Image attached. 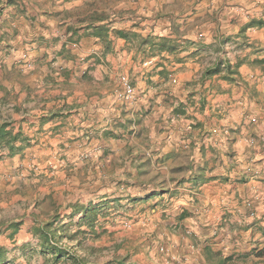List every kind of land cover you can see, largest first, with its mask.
Returning a JSON list of instances; mask_svg holds the SVG:
<instances>
[{"label":"clouds","instance_id":"1","mask_svg":"<svg viewBox=\"0 0 264 264\" xmlns=\"http://www.w3.org/2000/svg\"><path fill=\"white\" fill-rule=\"evenodd\" d=\"M0 264H264V0H0Z\"/></svg>","mask_w":264,"mask_h":264},{"label":"crops","instance_id":"2","mask_svg":"<svg viewBox=\"0 0 264 264\" xmlns=\"http://www.w3.org/2000/svg\"><path fill=\"white\" fill-rule=\"evenodd\" d=\"M190 70H192V71H195V69H194V68H191Z\"/></svg>","mask_w":264,"mask_h":264}]
</instances>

- - - - -

**GIVEN PROBLEM**
How many lines in the records above contain the string "instances"? Reply with the number alone.

**TASK ANSWER**
3